Where's the Boundary?
I recall two distinct conversations with fellow philosophy friends on the subject of philosophy and logic, where both have rather interesting implications for philosophers, and what we do:
(1) S mentioned to me that if logic is a part of philosophy, then arguments (as part of logic) fall under philosophy. That said, do we want to consider folks that argue their points (whether or not they do well according to the lights of logic) as doing philosophy? For example, should we call scientists/politicians/scholars, etc., who argue for their views philosophers?
(2) N mentioned to me, where I found a non-philosopher's argument lacking according to the lights of logic (though it isn't relevant here exactly how), that I shouldn't hold non-philosopher's arguments to the same logical standard as that of philosopher's arguments. That is, I should overlook the logical deficiencies, wherever they might be, and remember that the author of the argument wasn't a philosopher, so that this feature takes them off the radar of logical scrutiny, as far as the argument in question goes. But, if N is right, then doesn't this leave logic to the assessment of only philosopher's arguments?
Now for the interesting implications:
In (1) S's argument makes the category of philosopher too broad, for certainly we don't want to admit any person who happens to use the logical rigor of argumentation into the philosophical fold, for there is something more to being a philosopher than simply making (good or bad) arguments. But what might function as a plausible premise for this assertion?
In (2) N's point seems to limit logic to the point of almost trivializing it. Logic should be more than simply the assessment of philosopher's arguments, but all arguments, both good and bad, made by all folks everywhere, which includes the category non-philosopher, whatever that might be. But can an argument be made in support of this without (methodologically or otherwise) begging the question?

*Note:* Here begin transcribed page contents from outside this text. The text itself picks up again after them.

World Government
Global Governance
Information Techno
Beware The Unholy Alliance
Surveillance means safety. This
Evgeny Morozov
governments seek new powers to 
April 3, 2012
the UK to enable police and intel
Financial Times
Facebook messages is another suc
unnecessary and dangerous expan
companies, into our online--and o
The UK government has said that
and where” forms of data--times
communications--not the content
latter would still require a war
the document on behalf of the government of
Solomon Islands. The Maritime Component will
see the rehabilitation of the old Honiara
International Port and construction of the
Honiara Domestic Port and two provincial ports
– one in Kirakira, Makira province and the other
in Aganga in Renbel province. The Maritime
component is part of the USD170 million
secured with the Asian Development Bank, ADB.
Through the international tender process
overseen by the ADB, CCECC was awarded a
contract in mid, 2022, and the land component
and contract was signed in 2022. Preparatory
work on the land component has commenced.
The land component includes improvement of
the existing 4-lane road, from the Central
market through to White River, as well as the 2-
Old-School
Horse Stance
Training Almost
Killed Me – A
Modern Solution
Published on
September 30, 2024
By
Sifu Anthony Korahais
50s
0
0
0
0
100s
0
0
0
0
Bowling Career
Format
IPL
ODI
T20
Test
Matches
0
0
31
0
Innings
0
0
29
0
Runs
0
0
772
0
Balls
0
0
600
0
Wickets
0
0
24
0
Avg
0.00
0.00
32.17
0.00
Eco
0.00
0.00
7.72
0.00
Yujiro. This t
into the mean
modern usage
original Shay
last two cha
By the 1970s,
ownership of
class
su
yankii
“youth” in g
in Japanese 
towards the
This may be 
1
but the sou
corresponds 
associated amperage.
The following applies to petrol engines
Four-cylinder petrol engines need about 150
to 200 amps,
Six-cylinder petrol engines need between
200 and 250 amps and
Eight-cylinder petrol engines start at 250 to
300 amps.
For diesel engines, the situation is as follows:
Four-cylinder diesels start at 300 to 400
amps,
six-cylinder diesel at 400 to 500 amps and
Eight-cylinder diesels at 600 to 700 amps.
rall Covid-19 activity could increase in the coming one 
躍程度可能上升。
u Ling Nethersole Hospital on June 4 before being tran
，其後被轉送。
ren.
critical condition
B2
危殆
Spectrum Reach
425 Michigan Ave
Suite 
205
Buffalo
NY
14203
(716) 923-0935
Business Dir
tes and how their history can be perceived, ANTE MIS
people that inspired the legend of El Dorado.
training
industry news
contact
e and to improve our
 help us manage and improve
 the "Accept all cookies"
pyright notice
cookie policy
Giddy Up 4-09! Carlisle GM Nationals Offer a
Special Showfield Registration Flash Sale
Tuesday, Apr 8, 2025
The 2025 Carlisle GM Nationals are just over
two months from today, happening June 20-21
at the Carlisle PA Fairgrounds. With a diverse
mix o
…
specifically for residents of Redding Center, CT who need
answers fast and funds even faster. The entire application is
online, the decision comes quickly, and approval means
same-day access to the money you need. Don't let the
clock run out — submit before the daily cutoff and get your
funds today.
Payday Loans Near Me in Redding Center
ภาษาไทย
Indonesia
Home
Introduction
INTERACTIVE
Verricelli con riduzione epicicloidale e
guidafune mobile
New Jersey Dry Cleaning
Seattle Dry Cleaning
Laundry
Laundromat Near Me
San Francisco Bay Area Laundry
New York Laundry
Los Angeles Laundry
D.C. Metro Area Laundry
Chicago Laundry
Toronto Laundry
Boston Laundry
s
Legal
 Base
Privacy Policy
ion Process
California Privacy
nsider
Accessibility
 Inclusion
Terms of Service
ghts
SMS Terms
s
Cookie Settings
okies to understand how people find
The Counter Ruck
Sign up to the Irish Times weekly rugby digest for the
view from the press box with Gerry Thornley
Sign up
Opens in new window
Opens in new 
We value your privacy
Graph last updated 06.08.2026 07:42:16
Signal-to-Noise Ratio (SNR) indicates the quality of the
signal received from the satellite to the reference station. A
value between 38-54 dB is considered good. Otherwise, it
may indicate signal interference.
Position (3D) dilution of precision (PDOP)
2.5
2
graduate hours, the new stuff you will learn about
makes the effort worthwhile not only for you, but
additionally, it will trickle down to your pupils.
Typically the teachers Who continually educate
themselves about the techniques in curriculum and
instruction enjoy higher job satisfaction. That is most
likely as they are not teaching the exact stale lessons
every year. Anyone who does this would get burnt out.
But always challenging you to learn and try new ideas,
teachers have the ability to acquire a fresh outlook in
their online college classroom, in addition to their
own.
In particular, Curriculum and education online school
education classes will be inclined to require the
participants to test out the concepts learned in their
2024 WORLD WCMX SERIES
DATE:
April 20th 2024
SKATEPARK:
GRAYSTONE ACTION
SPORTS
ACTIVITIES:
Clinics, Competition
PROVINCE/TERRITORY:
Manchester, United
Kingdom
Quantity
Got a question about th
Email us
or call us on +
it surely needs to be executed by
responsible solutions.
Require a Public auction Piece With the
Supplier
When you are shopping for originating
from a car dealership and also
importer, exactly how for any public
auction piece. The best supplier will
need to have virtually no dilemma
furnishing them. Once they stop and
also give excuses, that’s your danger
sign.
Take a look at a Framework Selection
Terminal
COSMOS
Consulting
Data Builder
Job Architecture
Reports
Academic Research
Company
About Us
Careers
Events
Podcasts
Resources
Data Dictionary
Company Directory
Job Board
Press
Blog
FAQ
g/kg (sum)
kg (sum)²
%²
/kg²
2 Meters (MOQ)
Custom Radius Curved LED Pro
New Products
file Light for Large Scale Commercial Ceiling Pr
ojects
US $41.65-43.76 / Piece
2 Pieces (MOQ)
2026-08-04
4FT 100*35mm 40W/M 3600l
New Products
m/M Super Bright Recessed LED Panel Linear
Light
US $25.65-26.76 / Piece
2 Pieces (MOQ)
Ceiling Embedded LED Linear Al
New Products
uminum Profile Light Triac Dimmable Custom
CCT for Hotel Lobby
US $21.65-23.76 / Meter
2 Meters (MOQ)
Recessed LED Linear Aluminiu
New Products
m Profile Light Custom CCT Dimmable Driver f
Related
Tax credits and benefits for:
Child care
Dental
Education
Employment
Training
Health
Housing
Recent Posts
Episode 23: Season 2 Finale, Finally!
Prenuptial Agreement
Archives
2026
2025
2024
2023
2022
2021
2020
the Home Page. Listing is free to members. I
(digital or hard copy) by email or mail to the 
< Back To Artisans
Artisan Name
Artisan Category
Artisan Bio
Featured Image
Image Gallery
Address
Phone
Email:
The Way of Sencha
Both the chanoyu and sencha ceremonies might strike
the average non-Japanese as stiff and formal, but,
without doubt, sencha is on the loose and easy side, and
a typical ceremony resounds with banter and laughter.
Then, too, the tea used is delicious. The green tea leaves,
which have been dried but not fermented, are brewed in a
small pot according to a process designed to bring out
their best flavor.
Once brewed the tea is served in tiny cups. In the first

It seems to me that we might want to consider defining what philosophers are and what such folks do. I seem to recall calls for papers on such subjects a few years back. Naturally, if we define philosopher broad enough, we can deal with (1) and (2) in one fell swoop, for if we are all philosophers, then logic pertains to all our arguments. But we might want to avoid this conclusion, and opt for some other way, since it would be hard to consider all folks as philosophers. At the same time, though, we need to keep the application of logic on the broadest level possible, so as to pertain to all arguments, not just those belonging to philosophers. So, what should be done about all this?